Problem:
Every line with "output" in it must be copied from the data.

Data section:
- - -
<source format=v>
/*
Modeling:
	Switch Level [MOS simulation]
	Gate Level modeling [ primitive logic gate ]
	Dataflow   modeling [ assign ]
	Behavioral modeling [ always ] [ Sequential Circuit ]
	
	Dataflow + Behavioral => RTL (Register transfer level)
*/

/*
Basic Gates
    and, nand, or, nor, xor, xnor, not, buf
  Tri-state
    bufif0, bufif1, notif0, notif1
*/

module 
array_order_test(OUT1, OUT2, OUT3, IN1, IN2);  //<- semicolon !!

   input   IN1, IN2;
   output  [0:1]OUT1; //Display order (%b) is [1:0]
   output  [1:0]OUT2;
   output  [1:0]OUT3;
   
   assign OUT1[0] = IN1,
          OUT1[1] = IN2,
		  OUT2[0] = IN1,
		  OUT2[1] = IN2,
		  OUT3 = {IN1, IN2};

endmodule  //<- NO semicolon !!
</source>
- - -
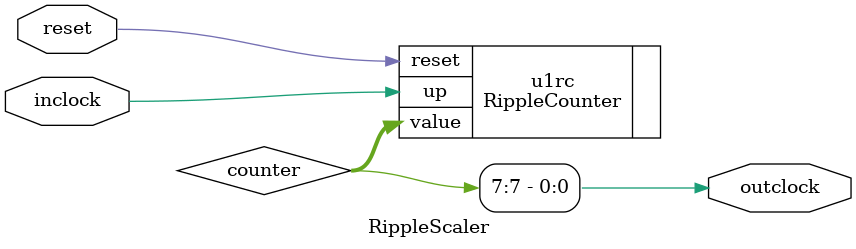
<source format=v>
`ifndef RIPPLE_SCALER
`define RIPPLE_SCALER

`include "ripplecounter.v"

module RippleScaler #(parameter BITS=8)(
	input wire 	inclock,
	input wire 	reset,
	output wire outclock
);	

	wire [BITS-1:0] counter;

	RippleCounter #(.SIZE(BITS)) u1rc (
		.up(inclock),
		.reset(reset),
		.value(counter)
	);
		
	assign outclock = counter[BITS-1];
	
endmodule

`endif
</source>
- - -
Written answer:
   output  [0:1]OUT1; //Display order (%b) is [1:0]
   output  [1:0]OUT2;
   output  [1:0]OUT3;
	output wire outclock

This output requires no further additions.